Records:
───
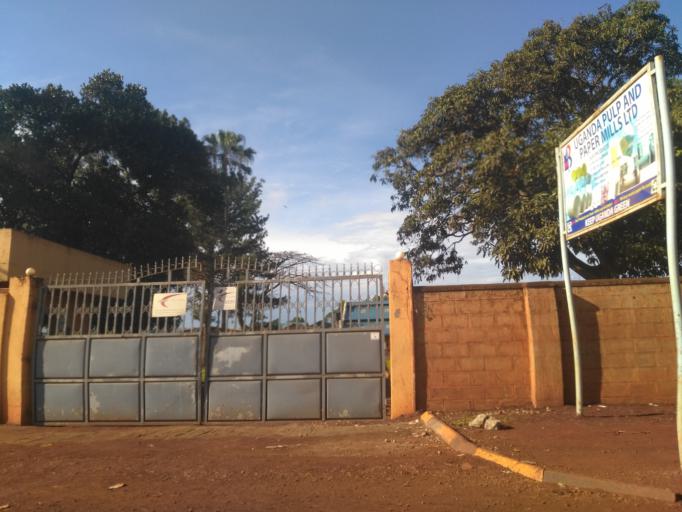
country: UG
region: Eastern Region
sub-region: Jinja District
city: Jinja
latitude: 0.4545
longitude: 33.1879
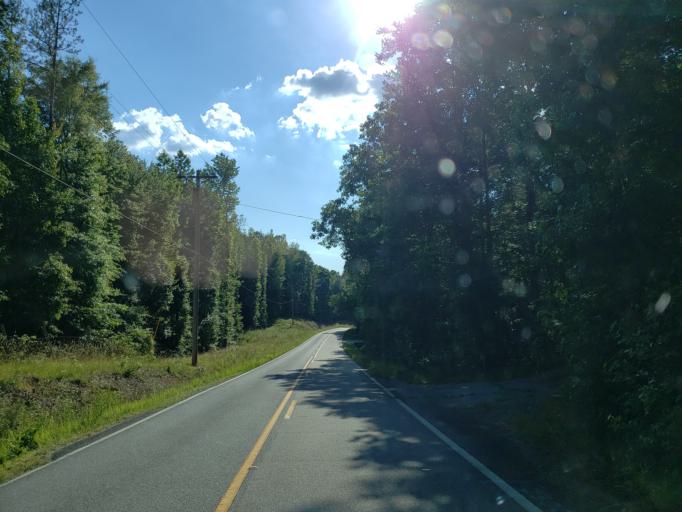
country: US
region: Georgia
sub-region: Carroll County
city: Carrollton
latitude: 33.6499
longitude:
───
§ Stated goal: Transcribe every line of the listing above without any changes, and leave the pictures out.

§ Answer:
country: UG
region: Eastern Region
sub-region: Jinja District
city: Jinja
latitude: 0.4545
longitude: 33.1879
country: US
region: Georgia
sub-region: Carroll County
city: Carrollton
latitude: 33.6499
longitude:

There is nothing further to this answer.